Ülkemiz sınırlarında doğup yine ülkemizden denize dökülen en uzun akarsuyumuz Kızılırmak üzerinde bulunan Altınkaya Barajı'nın yapımının ardından oluşan bu kanyon turistik ziyaretlere yeni açıldı. Biz de çevremizden duyduğumuz beğeni dolu sözlere daha fazla duyarsız kalamadık ve çıktık yola.  
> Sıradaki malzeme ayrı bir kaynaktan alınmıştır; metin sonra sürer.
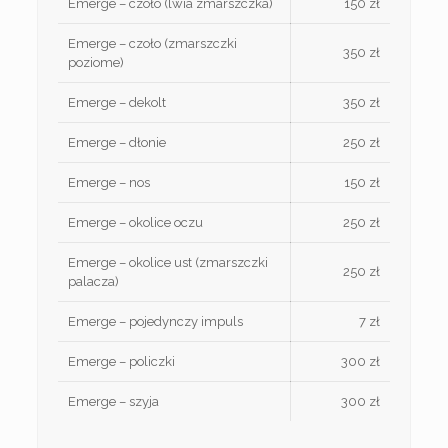
Emerge – czoło (lwia zmarszczka)
150 zł
Emerge – czoło (zmarszczki
350 zł
poziome)
Emerge – dekolt
350 zł
Emerge – dłonie
250 zł
Emerge – nos
150 zł
Emerge – okolice oczu
250 zł
Emerge – okolice ust (zmarszczki
250 zł
palacza)
Emerge – pojedynczy impuls
7 zł
Emerge – policzki
300 zł
Emerge – szyja
300 zł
Samsun - Ankara yolunu takip ederek girdiğimiz Vezirköprü yolunun ardından yol işaretlerini takip ederek ilerledik ve gördüğümüz ilk tabeladan girdik içeriye. Yepyeni dökülmüş asfaltıyla, çam ağaçlarının arasında ilerleyen yolculuğumuz sonrası ( insan kalabalığını saymazsak ) cennet gibi bir yere gelmiştik. Tam da kafa dinlemelik bir ortam vardı karşımızda.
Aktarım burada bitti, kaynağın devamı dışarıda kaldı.